Exercise data:
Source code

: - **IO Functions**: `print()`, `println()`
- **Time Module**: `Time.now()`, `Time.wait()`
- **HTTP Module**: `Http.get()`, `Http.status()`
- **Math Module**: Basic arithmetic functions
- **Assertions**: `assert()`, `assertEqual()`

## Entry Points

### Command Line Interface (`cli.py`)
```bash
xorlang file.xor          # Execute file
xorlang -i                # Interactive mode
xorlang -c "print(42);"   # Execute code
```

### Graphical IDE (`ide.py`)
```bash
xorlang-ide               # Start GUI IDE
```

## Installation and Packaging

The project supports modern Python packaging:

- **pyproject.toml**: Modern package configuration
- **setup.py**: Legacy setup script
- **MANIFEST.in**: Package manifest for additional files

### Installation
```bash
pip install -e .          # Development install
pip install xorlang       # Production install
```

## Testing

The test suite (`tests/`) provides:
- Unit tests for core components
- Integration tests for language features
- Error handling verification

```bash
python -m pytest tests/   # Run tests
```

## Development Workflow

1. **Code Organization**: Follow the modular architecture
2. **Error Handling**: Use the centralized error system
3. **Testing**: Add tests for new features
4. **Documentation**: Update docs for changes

Problem to work on: Every line above in which the word "features" occurs needs to be copied.

Completed task:
- Integration tests for language features
3. **Testing**: Add tests for new features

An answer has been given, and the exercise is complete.